伪军军官向丁兆蕙拱手道:“请问您是……”
“二当家。”丁兆蕙接口,拱手还礼,“这几天丁大当家身体不好,不能下山,老总多包涵!”
伪军军官满脸堆笑:“一样一样,好说好说!跟丁二当家见面约得这么顺利,是兄弟我的福气!兄弟叫印庆,驻在怀德,听说皇军来剿陷空帮,真是吓了一跳!皇军让我负责磨花山一带的治安,实在不想动刀动枪!明人不说暗话,丁家庄名声在外,要是能为满洲国效力,前途无量啊!皇军正出钱出人招募皇协军。兄弟为表诚意,运来了一百条枪,五十箱子弹,一万大洋,只等两位当家同意,立刻运上山来!”

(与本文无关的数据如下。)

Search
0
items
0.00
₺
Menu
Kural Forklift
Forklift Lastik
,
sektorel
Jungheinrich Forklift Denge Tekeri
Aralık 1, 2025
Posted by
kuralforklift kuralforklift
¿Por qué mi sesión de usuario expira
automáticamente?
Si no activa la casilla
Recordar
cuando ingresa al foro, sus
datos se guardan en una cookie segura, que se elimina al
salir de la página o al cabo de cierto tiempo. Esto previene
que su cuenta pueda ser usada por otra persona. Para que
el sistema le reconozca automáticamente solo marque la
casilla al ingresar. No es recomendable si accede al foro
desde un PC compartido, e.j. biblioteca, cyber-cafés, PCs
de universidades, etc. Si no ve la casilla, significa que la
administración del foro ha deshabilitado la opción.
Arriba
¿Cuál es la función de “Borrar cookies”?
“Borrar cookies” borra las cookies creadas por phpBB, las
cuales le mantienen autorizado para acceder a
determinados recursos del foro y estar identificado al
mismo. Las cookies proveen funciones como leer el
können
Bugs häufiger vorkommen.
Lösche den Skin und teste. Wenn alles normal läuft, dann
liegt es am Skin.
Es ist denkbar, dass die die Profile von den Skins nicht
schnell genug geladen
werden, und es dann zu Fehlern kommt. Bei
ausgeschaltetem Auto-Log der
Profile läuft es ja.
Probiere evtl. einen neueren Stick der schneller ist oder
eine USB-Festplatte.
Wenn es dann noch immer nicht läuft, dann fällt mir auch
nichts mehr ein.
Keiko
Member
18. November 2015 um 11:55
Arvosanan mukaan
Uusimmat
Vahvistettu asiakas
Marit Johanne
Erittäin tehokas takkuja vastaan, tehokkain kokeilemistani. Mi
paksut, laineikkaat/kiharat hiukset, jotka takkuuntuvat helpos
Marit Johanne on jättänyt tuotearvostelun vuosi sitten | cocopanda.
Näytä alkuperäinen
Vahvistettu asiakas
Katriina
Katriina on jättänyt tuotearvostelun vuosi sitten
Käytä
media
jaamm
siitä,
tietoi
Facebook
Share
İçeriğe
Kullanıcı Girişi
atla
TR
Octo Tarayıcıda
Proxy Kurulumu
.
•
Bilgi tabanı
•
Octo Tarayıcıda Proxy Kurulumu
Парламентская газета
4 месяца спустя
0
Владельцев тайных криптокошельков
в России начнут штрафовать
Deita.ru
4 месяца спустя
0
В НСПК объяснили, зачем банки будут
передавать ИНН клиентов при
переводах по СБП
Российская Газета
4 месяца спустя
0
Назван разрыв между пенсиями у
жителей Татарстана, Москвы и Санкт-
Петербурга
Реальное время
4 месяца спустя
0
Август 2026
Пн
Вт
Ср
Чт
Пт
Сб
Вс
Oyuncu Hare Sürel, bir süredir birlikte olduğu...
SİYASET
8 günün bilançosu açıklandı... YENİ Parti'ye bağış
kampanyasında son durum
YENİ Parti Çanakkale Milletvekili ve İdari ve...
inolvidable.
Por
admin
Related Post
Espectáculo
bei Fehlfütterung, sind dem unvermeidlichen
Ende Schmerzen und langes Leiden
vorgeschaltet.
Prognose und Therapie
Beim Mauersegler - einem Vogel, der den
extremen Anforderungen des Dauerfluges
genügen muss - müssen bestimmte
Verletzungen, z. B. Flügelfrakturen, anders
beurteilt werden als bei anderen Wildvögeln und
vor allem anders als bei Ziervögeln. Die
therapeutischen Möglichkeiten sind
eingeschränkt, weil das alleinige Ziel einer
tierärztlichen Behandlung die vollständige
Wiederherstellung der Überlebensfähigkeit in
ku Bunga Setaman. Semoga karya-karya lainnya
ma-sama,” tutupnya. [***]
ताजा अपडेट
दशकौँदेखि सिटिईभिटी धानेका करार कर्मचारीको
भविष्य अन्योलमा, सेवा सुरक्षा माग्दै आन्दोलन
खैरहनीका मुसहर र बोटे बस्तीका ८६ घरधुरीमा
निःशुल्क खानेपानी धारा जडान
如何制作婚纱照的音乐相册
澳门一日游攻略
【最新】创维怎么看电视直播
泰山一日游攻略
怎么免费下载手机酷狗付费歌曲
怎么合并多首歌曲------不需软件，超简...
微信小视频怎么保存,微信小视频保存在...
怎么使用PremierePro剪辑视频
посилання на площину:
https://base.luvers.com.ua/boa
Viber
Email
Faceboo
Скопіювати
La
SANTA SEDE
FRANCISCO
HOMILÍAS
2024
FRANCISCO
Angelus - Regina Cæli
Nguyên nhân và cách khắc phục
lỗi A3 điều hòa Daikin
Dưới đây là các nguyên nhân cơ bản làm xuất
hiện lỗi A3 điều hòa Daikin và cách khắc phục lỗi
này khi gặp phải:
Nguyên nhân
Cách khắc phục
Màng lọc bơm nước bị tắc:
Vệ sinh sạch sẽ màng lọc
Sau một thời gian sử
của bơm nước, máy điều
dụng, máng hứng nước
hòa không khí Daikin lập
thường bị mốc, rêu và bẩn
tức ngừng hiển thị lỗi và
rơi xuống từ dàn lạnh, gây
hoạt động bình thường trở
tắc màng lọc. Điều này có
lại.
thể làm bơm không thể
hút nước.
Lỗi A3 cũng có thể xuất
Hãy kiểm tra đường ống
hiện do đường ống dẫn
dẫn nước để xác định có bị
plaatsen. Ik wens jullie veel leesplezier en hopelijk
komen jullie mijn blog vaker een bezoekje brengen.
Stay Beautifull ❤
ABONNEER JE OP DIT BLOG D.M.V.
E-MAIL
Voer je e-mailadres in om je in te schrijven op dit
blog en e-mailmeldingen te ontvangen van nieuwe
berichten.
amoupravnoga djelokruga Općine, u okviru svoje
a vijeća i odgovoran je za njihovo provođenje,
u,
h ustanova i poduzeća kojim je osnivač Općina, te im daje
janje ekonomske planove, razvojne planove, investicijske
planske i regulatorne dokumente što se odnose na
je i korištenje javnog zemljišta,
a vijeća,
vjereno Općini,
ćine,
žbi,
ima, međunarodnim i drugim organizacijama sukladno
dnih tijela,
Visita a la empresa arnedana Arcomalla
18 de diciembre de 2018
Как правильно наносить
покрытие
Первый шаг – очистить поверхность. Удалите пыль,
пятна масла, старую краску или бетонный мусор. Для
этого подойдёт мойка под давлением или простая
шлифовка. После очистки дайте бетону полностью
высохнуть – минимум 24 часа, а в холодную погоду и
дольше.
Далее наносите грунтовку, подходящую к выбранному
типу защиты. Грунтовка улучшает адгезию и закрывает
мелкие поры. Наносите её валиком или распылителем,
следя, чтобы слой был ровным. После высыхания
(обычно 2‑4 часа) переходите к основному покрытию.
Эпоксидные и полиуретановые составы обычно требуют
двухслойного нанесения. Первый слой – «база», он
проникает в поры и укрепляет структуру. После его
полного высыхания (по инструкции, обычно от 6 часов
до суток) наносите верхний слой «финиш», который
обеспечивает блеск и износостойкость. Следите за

丁兆蕙气血上涌,知道自己要是立刻翻脸,没便宜好占。脑筋一转,举酒笑答:“不瞒老总说,昨夜莲花山那边枪炮一响,我们哥俩心里就没了底,凭丁家庄这点人,哪能鸡蛋去和石头碰?有心表表诚意,只是没人引荐,怕皇军嫌弃我们是胡子出身!老总大驾光临,是天上掉下来的机会!”
于是双方各抒热情,你来我往,看得在场众人都目瞪口呆。丁兆蕙满口答应,不住地劝酒,称呼从老总变成大哥,简直亲如一家,一面指责老板娘还不给外边站岗的皇协军兄弟们烫最好的酒暖暖身子。印庆却滴酒不沾,还以弟兄们执行公务不能喝酒为名,拦住了老板娘。他看着正表白心曲的丁兆蕙,眼角散出点邪光,从怀里掏出张边缘已经残破的告示,摊到丁兆蕙跟前。